**Stored data:**

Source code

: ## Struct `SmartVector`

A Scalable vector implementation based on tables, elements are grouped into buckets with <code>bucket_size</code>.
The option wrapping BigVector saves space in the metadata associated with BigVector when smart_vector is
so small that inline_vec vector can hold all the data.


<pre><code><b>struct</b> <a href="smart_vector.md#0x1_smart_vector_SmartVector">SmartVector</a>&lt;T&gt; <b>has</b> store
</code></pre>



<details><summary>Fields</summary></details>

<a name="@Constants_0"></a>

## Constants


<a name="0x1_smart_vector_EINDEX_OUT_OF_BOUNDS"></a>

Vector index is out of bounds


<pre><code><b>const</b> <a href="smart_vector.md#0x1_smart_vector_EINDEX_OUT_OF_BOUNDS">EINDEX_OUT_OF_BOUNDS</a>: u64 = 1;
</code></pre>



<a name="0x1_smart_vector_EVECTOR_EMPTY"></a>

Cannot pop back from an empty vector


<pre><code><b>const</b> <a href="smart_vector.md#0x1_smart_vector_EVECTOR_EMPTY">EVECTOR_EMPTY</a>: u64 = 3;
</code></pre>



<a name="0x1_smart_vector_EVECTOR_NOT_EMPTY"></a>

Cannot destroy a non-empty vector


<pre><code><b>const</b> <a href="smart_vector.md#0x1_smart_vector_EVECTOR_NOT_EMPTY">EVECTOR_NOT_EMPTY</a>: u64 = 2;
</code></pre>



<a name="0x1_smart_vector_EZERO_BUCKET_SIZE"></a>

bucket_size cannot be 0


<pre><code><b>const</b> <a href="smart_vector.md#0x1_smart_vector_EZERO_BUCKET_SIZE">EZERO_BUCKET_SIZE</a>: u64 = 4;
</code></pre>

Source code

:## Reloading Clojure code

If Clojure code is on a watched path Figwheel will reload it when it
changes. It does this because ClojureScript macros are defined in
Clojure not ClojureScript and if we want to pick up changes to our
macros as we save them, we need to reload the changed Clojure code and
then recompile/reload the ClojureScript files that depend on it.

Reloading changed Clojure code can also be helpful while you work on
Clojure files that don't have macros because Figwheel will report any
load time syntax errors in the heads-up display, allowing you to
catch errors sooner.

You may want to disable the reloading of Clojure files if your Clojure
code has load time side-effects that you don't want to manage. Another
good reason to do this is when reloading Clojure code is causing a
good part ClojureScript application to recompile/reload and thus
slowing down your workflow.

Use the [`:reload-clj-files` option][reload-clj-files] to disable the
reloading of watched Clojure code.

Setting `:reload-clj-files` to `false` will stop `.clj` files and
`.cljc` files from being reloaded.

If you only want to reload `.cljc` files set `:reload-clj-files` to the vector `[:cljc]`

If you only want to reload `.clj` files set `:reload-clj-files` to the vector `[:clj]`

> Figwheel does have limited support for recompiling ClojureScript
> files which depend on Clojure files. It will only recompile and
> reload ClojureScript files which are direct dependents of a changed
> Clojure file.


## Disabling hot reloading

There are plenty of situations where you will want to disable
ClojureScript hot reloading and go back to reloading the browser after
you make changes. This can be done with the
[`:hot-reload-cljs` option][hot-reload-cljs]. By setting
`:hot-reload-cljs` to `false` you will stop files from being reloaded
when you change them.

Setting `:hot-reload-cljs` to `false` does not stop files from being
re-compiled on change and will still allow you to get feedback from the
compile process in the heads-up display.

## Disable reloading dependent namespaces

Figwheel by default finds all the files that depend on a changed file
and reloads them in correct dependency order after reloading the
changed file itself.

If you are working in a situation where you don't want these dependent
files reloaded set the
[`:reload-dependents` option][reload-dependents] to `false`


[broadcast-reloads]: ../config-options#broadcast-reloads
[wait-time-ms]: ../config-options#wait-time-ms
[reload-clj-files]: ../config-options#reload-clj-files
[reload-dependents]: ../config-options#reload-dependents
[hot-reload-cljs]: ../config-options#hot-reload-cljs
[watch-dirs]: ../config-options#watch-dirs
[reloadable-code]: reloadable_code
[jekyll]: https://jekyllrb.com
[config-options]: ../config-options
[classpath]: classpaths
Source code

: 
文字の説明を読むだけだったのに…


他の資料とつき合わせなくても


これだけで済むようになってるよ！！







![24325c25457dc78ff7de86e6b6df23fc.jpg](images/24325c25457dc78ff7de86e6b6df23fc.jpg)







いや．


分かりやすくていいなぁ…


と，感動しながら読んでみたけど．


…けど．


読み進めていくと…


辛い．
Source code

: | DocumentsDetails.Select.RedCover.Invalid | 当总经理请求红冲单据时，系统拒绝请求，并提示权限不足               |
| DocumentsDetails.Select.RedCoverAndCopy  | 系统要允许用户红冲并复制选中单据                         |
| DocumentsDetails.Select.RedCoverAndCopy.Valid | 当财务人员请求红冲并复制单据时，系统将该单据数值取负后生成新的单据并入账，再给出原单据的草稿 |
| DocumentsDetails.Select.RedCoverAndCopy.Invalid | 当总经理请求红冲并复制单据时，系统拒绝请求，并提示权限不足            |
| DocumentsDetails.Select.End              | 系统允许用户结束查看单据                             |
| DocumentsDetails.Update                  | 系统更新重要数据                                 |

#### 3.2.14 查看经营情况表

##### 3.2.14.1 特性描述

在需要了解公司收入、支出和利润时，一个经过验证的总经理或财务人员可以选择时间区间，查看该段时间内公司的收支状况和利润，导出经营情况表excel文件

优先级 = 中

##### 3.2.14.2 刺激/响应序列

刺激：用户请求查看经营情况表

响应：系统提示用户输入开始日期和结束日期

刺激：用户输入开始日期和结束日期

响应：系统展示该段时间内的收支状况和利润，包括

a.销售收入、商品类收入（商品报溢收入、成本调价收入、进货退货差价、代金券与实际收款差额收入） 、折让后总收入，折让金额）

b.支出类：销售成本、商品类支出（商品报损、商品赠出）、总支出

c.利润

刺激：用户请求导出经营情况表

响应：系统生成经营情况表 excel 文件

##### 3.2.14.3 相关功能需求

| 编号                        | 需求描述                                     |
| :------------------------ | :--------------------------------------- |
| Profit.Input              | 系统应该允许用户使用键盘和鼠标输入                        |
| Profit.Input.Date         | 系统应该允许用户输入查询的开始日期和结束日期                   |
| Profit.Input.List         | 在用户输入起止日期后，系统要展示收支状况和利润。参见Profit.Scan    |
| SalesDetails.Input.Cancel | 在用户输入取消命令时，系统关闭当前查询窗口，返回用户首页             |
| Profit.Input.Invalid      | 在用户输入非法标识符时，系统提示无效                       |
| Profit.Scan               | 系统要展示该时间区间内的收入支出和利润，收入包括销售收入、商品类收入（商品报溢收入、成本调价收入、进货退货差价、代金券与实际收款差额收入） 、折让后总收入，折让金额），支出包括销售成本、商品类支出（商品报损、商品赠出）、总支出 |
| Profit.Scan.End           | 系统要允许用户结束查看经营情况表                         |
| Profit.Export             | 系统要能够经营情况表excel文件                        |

**AIM OF THE EXERCISE:**
The required answer is each line of the data in which the word "changed" appears.

**WRITTEN RESPONSE:**
macros as we save them, we need to reload the changed Clojure code and
Reloading changed Clojure code can also be helpful while you work on
> reload ClojureScript files which are direct dependents of a changed
Figwheel by default finds all the files that depend on a changed file
changed file itself.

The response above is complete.